Ou seja, o mundo do comércio internacional, às vezes, parece uma guerra de guerrilhas. Por isso, a luta tem que ser constante e a arma mais poderosa é mesmo o acordo entre os países que abra os mercados. A Alca hoje já faz parte do passado, o Mercosul fica mais complicado a cada dia. Por um lado, Uruguai e Paraguai estão fazendo acordos diretamente com os Estados Unidos; além disso, Argentina e Venezuela são parceiros um tanto quanto imprevisíveis para se contar. Nesse cenário, uma outra saída para o Brasil, além de tentar estabelecer alianças mais sólidas nas Américas, seria buscar acordos bilaterais. Hoje existem 350 acordos bilaterais. O México, por exemplo, fechou vários acordos. O comércio exterior hoje funciona como uma “tigela de espaguete”, no jargão dos especialistas; está todo entrelaçado por acordos comerciais, e o Brasil, por enquanto, continua pouco presente nessa massa.
— Temos um problema que é uma pauta altamente protegida mundo afora, porque é composta de produtos agrícolas. Hoje o caminho é partir para acordos bilaterais. O Chile tem acordos fantásticos; assim como todos os países da Ásia — comenta Marcos Jank.

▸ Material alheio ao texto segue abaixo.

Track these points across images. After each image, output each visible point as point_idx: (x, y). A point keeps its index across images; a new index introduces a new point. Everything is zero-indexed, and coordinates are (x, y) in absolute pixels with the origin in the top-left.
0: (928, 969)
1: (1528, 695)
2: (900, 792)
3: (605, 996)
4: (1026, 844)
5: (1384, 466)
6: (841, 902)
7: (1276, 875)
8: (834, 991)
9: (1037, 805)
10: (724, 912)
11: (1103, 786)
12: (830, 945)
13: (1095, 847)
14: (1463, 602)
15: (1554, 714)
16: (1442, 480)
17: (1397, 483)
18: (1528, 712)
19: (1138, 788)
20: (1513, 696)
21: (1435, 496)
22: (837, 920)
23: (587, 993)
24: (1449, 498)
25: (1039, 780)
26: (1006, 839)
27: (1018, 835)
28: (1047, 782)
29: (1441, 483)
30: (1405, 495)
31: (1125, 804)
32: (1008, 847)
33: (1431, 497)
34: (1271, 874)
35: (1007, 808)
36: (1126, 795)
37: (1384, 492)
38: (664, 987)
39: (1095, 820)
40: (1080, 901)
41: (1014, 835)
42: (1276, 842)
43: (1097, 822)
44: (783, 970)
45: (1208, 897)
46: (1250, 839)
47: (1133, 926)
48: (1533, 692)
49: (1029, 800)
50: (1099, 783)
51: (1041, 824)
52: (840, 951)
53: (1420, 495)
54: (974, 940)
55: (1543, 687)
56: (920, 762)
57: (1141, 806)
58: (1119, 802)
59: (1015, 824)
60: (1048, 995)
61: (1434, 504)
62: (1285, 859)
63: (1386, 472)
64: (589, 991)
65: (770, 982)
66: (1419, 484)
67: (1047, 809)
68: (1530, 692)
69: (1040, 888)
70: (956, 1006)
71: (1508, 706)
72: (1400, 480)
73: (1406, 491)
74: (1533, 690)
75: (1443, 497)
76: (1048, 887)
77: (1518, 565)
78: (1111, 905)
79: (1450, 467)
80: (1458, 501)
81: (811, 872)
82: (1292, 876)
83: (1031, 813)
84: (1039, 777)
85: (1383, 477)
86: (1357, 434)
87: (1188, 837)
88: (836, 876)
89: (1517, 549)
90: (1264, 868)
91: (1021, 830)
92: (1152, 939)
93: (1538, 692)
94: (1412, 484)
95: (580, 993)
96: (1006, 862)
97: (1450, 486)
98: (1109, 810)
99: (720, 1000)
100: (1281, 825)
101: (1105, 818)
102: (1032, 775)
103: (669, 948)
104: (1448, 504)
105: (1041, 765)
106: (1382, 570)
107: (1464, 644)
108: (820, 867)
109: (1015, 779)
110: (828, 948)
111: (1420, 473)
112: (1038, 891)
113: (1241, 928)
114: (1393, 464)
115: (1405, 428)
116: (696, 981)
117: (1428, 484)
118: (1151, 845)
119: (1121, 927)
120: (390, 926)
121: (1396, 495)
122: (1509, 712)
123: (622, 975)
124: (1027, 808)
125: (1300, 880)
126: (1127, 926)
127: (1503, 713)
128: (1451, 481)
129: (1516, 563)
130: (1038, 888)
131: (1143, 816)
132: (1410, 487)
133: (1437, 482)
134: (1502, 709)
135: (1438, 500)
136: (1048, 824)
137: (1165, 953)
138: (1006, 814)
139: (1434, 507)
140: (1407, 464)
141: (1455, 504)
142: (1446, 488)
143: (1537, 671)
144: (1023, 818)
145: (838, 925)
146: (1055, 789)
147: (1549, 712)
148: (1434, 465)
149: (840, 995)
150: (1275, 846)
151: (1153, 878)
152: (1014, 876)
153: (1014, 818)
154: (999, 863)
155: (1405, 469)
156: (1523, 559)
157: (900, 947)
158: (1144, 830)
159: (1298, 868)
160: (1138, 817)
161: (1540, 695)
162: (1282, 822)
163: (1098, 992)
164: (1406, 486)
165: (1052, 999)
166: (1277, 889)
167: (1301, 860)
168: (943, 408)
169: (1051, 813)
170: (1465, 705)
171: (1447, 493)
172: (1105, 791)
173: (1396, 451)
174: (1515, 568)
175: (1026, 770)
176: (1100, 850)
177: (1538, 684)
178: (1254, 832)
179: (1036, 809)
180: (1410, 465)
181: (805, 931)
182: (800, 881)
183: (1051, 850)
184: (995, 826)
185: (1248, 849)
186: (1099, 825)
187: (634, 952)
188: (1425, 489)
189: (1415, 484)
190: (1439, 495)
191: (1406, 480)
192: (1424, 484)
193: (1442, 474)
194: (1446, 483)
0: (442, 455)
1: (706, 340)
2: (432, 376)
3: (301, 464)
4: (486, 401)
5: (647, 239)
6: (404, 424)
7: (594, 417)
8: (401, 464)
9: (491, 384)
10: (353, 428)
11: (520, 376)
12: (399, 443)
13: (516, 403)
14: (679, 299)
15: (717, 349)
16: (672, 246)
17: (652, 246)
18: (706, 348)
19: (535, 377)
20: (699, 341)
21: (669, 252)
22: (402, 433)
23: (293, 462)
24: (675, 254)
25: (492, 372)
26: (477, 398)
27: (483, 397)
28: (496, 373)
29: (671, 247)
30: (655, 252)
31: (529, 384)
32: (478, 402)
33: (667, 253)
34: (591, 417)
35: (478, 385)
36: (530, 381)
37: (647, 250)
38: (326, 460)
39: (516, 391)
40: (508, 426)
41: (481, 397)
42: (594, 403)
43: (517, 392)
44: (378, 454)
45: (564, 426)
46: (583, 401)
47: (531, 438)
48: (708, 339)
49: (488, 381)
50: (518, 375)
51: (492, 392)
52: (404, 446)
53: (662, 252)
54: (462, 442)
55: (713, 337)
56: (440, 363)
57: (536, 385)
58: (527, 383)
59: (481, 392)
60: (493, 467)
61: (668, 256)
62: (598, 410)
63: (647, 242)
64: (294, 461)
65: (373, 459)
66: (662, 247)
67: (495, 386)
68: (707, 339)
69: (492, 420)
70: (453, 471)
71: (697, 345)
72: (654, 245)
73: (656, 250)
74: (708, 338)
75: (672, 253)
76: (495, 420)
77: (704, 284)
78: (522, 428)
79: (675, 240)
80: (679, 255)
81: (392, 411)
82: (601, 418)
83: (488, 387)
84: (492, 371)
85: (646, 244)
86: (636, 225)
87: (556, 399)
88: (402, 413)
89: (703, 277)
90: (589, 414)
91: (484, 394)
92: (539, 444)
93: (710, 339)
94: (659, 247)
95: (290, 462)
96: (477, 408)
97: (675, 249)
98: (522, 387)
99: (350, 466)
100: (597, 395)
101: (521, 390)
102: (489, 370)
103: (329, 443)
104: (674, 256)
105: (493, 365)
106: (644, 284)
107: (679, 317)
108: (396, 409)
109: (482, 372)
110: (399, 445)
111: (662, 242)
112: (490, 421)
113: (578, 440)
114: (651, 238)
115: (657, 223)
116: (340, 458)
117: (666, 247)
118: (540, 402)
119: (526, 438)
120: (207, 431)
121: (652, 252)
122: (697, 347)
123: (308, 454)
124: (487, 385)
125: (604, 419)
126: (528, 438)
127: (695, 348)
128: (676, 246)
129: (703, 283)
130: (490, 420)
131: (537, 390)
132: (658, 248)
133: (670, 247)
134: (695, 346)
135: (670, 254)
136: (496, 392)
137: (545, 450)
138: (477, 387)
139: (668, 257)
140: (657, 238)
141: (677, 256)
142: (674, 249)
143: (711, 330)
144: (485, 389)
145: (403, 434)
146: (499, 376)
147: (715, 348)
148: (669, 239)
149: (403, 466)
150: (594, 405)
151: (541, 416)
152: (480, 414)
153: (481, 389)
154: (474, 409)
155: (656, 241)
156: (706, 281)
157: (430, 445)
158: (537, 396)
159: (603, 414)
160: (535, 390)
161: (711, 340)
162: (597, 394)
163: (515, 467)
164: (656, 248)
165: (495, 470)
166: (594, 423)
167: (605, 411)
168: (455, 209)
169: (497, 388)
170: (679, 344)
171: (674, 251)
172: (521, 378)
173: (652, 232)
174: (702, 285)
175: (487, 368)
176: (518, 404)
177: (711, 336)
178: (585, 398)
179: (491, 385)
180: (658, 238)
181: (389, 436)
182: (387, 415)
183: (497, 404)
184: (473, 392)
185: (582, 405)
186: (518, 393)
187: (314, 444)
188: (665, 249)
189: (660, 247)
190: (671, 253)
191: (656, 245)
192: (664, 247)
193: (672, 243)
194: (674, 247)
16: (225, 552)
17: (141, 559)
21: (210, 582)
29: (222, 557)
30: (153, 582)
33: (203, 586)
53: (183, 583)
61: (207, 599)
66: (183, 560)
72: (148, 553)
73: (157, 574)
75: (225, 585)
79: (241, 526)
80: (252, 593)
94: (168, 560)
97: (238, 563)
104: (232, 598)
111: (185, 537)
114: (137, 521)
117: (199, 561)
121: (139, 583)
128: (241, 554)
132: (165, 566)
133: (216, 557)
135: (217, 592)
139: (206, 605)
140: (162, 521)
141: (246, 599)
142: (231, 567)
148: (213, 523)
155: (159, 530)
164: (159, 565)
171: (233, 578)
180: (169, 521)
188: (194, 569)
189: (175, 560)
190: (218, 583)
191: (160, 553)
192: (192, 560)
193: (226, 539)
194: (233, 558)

A reunião do último fim de semana, acreditam os especialistas, não teve resultados práticos, mas foi boa porque quem veio mostrou que quer o acordo: — Acho que houve uma sinalização política fundamental: o G-20, o Japão manifestaram interesse em reiniciar as negociações quando muita gente falou que as crises teriam sido profundas.
Mas tudo que emperrou na reunião de julho continua emperrado — diz Jank.
Os Estados Unidos estão como o vilão do emperramento de Doha, porque estão exigindo uma abertura muito forte da Europa. Coisa, aliás, que, se funcionasse, seria boa para o Brasil. A Europa será sempre a principal culpada, pois, em matéria de agricultura, é a mais fechada. O Brasil organizou o G-20 num momento em que era preciso dar uma resposta a um acordo entre os grandes em Cancún, mas o fato é que China e Índia querem defender seus mercados agrícolas, e o Brasil quer mais liberdade no comércio internacional nessa área. Os interesses são conflitantes.
Por isso é que Susan Schwab, a representante americana, disse que o Brasil tinha que ser mais ousado. Com a Índia, somos concorrentes em vários produtos. Lohbauer acha que o Brasil deve ter com o G-20 uma relação mutável.
O mundo do comércio internacional é complexo e precisa de várias soluções. A estratégia que realmente não funciona é ver o tema pelo ângulo ideológico, como se fosse a luta de países ricos contra pobres. Até porque o Brasil é um país de renda média e, na questão agrícola, fala como potência.